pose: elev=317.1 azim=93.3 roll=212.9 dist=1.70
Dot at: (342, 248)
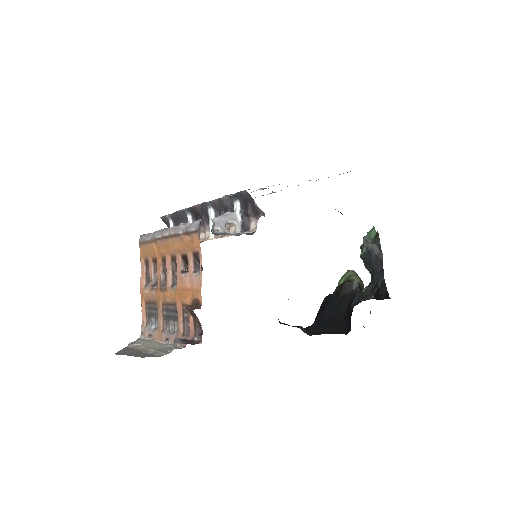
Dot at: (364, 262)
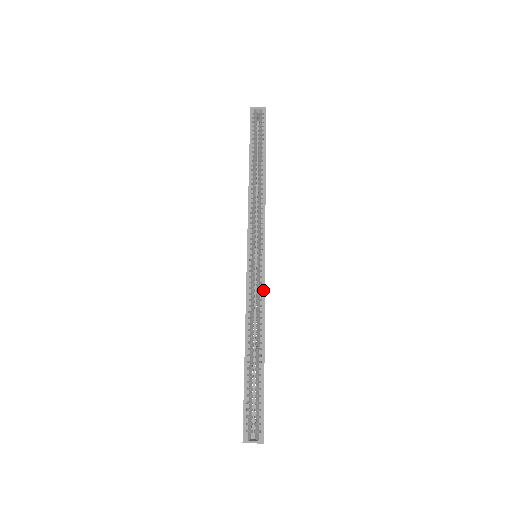
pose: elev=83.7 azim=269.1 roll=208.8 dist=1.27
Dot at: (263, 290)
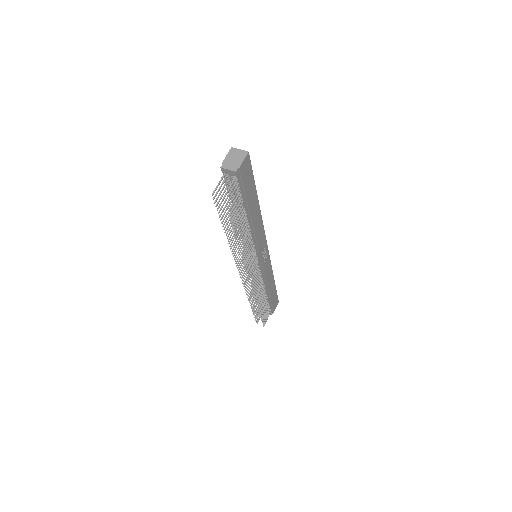
Dot at: (263, 229)
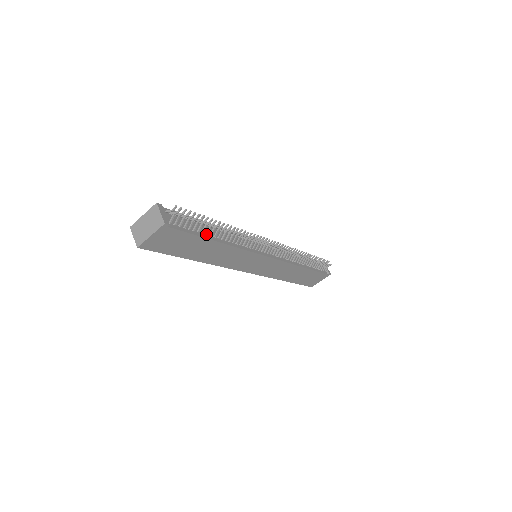
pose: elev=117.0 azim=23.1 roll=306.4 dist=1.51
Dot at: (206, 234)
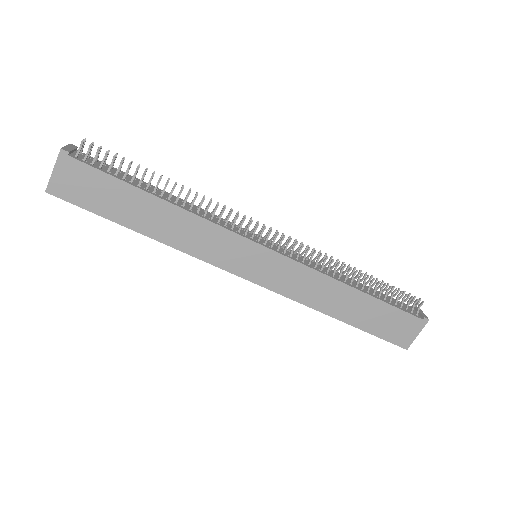
Dot at: (138, 185)
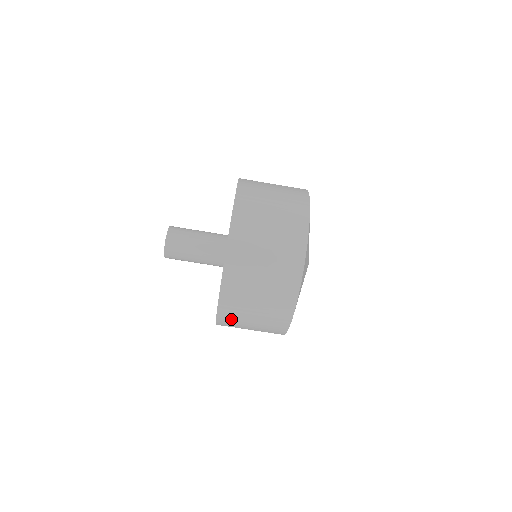
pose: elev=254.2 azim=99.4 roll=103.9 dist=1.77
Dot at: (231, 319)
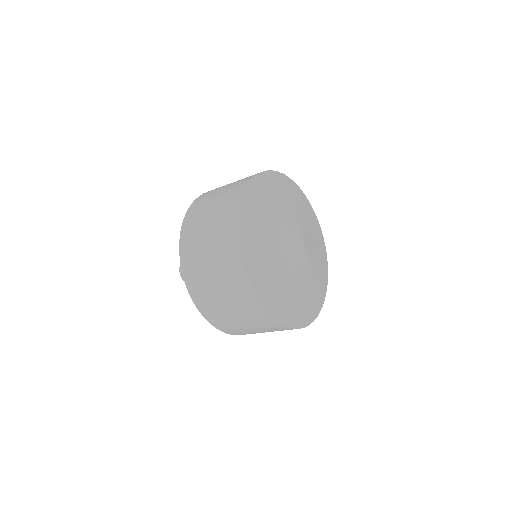
Dot at: occluded
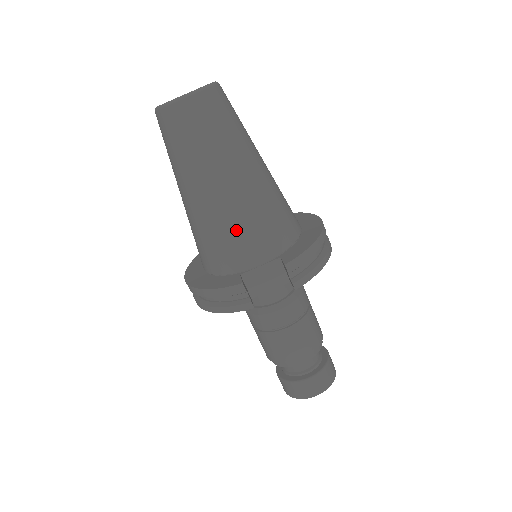
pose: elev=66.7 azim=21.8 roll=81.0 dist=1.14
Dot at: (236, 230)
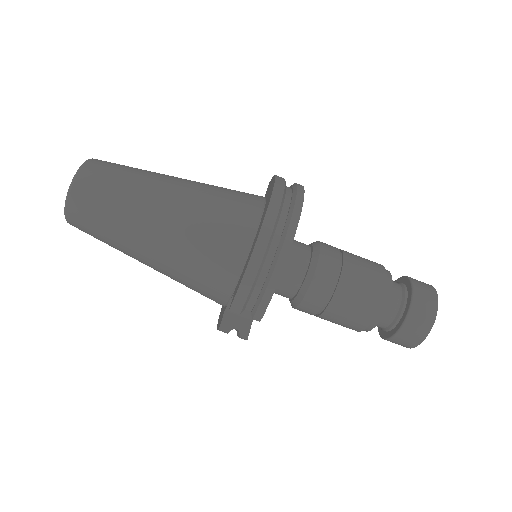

# # # # #

WRITTEN EXERCISE
Write out every text line of the records above without changing anything, and leave the pictures out.

ANSWER TO THE EXERCISE
pose: elev=317.1 azim=93.3 roll=212.9 dist=1.70
Dot at: (342, 248)
Dot at: (364, 262)
pose: elev=83.7 azim=269.1 roll=208.8 dist=1.27
Dot at: (263, 290)
Dot at: (263, 229)
pose: elev=117.0 azim=23.1 roll=306.4 dist=1.51
Dot at: (206, 234)
Dot at: (138, 185)
pose: elev=254.2 azim=99.4 roll=103.9 dist=1.77
Dot at: (231, 319)
Dot at: occluded
pose: elev=66.7 azim=21.8 roll=81.0 dist=1.14
Dot at: (236, 230)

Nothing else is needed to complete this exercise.